Meshram Rohan J, Baladhye Vijay B, Gacche Rajesh N, Karale Bhausaheb K, Gaikar Rajendra B
Assistant Professor, The Bioinformatics Centre, Savitribai Phule Pune University, Pune, Maharashtra, India.
Professor, Department of Botany, School of Life Sciences, Swami Ramanand Teerth Marathwada University, Nanded, Maharashtra, India.
J Clin Diagn Res. 2017 May;11(5):KF01-KF08. doi: 10.7860/JCDR/2017/22761.9925. Epub 2017 May 1.
Compounds containing thiadiazole moiety are cognized to possess with variety of clinical and therapeutic activity. Finding a suitable drug target for newly synthesized compounds remain a major bottle neck in current high throughout medicinal chemistry era.
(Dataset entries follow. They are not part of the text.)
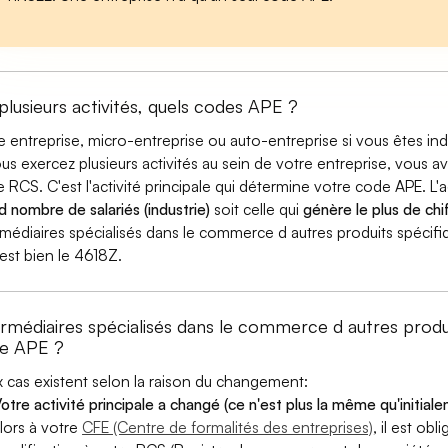
 plusieurs activités, quels codes APE ?
e entreprise, micro-entreprise ou auto-entreprise si vous êtes 
ous exercez plusieurs activités au sein de votre entreprise, vous a
e RCS. C'est l'activité principale qui détermine votre code APE. L'a
d nombre de salariés (industrie)
soit celle qui
génère le plus de chif
rmédiaires spécialisés dans le commerce d autres produits spécifiqu
est bien le 4618Z.
ermédiaires spécialisés dans le commerce d autres prod
e APE ?
 cas existent selon la raison du changement:
otre activité principale a changé (ce n'est plus la même qu'initial
lors à votre
CFE (Centre de formalités des entreprises)
, il est ob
To effectively synthesize di substituted thiadiazole compounds and demonstrate drug target identification using an in silico pharmacophore probing approach. Moreover, we also aim to validate the suitability of identified drug target.
A cost-effective and environmental friendly chemical synthesis scheme for production of di substituted thiadiazole compounds was employed. Target identification was conducted by Pharmmapper software. Validation was accomplished by performing molecular docking and further Molecular Hydrophobic Potential (MHP) analysis.
Pharmacophore probing base approach identified hepatocyte growth factor receptor (c-Met) as a suitable biological target for newly synthesized compounds. Binding free energy values indicate that compound 4b, 4e, 4g and 4h has tremendous potential to be further used as lead compound to design selective inhibitors of c-Met receptor. MHP data from current study supports the possibility that hydrophobic contacts might act as major factor stabilizing thiadiazole- c-Met complex. Moreover, in silico observations of current study are in absolute accordance with previously described in vitro and crystallographic analysis.
We demonstrate that thiadiazole compounds synthesized in current investigation has high potential to act in modulation of hepatocyte growth factor receptor (c-Met) activity and thereby act as putative therapeutic agent in cancer therapy.
含有噻二唑部分的化合物被认为具有多种临床和治疗活性。在当前高通量药物化学时代,为新合成的化合物寻找合适的药物靶点仍然是一个主要瓶颈。
有效合成二取代噻二唑化合物,并使用计算机辅助药效团探测方法证明药物靶点的识别。此外,我们还旨在验证所识别药物靶点的适用性。
采用一种经济高效且环境友好的化学合成方案来生产二取代噻二唑化合物。通过Pharmmapper软件进行靶点识别。通过进行分子对接和进一步的分子疏水势(MHP)分析来完成验证。
基于药效团探测的方法将肝细胞生长因子受体(c-Met)识别为新合成化合物的合适生物靶点。结合自由能值表明化合物4b、4e、4g和4h具有巨大潜力,可进一步用作先导化合物来设计c-Met受体的选择性抑制剂。当前研究的MHP数据支持疏水相互作用可能是稳定噻二唑-c-Met复合物的主要因素这一可能性。此外,当前研究的计算机模拟观察结果与先前描述的体外和晶体学分析完全一致。
我们证明,当前研究中合成的噻二唑化合物具有很高的潜力来调节肝细胞生长因子受体(c-Met)的活性,从而在癌症治疗中作为一种推定的治疗剂发挥作用。